Task details ::
The data below is to be written out exactly, with no pictures.

Supplied information ::
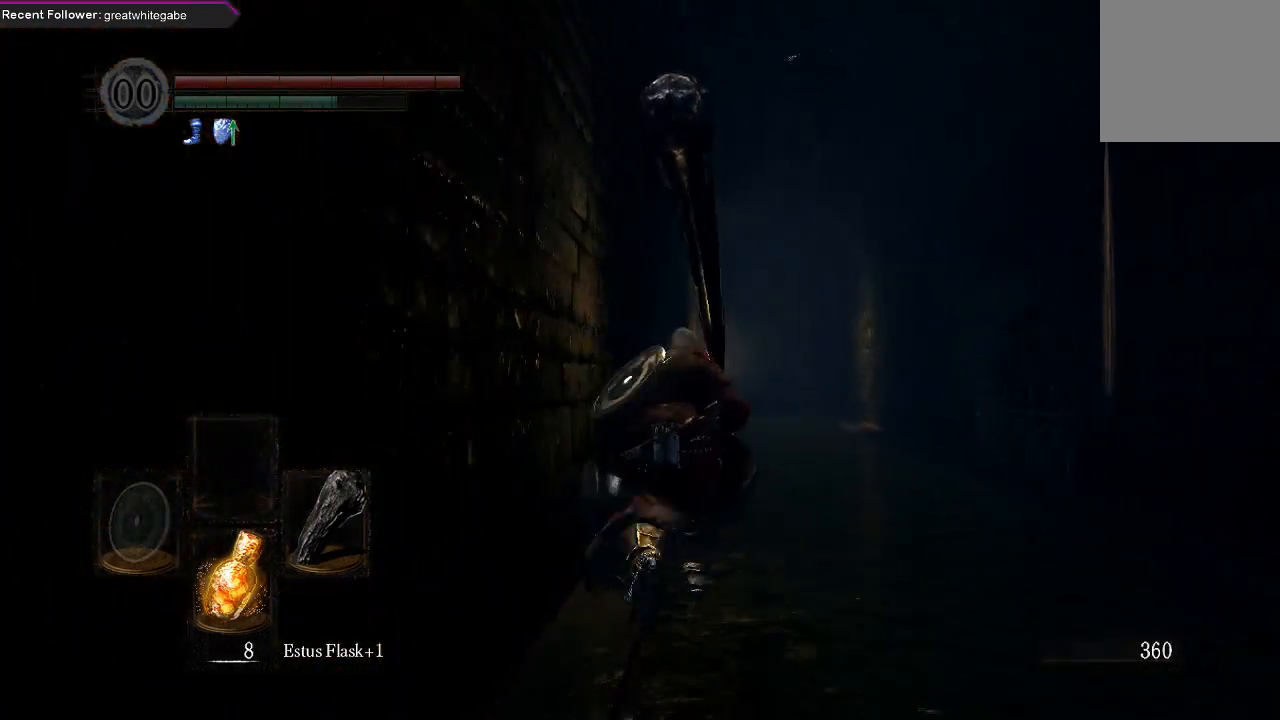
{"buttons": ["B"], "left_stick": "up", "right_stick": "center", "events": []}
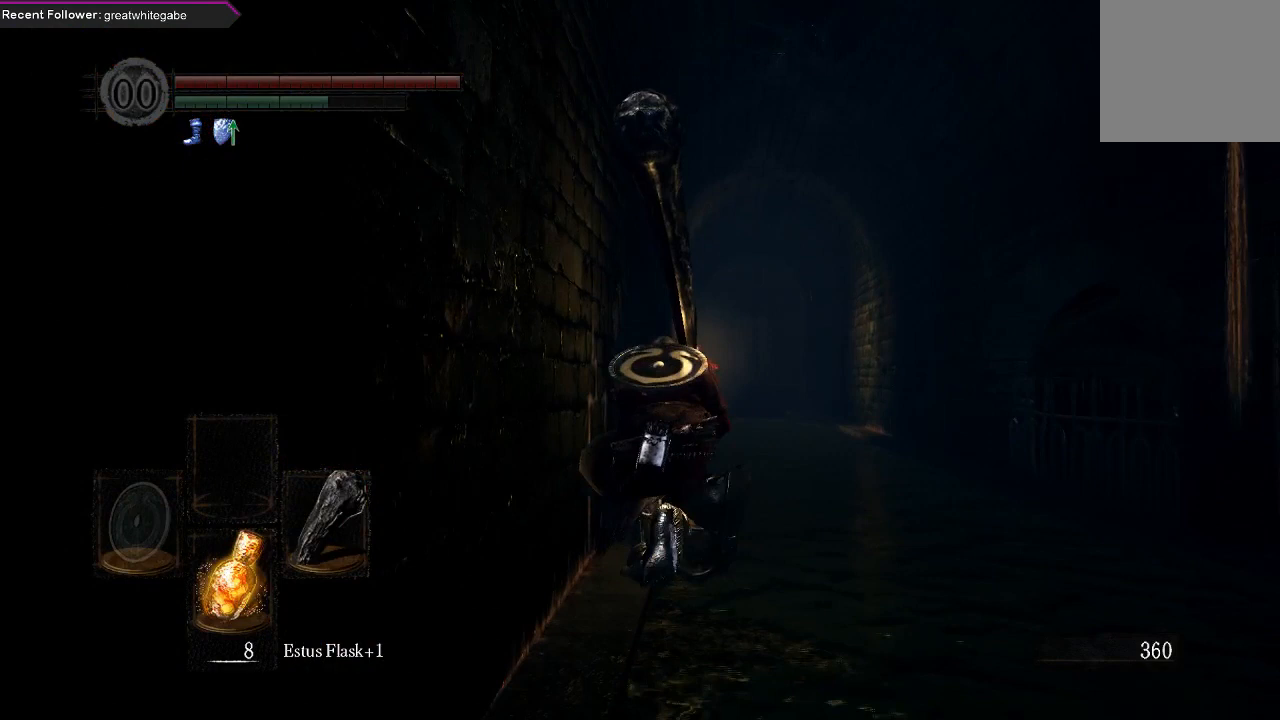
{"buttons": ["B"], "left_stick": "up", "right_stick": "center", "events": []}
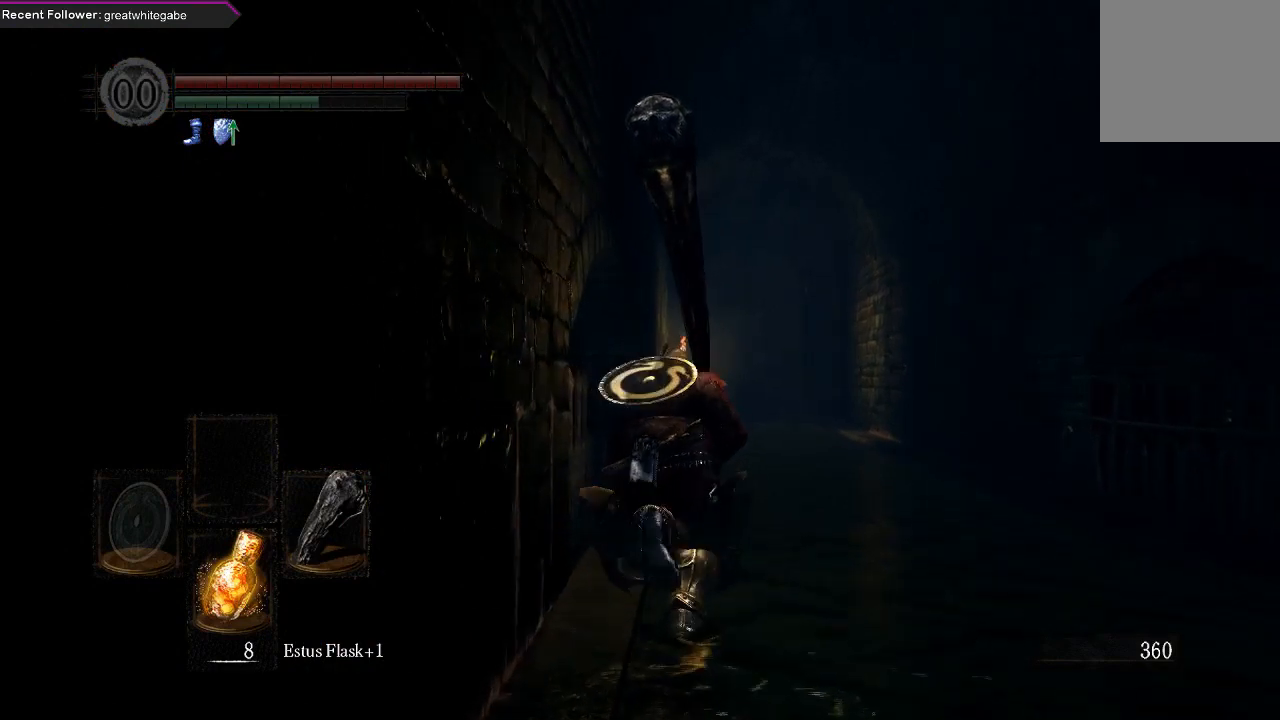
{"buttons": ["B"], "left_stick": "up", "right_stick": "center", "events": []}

Written solution ::
{"buttons": ["B"], "left_stick": "up", "right_stick": "center", "events": []}
{"buttons": ["B"], "left_stick": "up", "right_stick": "center", "events": []}
{"buttons": ["B"], "left_stick": "up", "right_stick": "center", "events": []}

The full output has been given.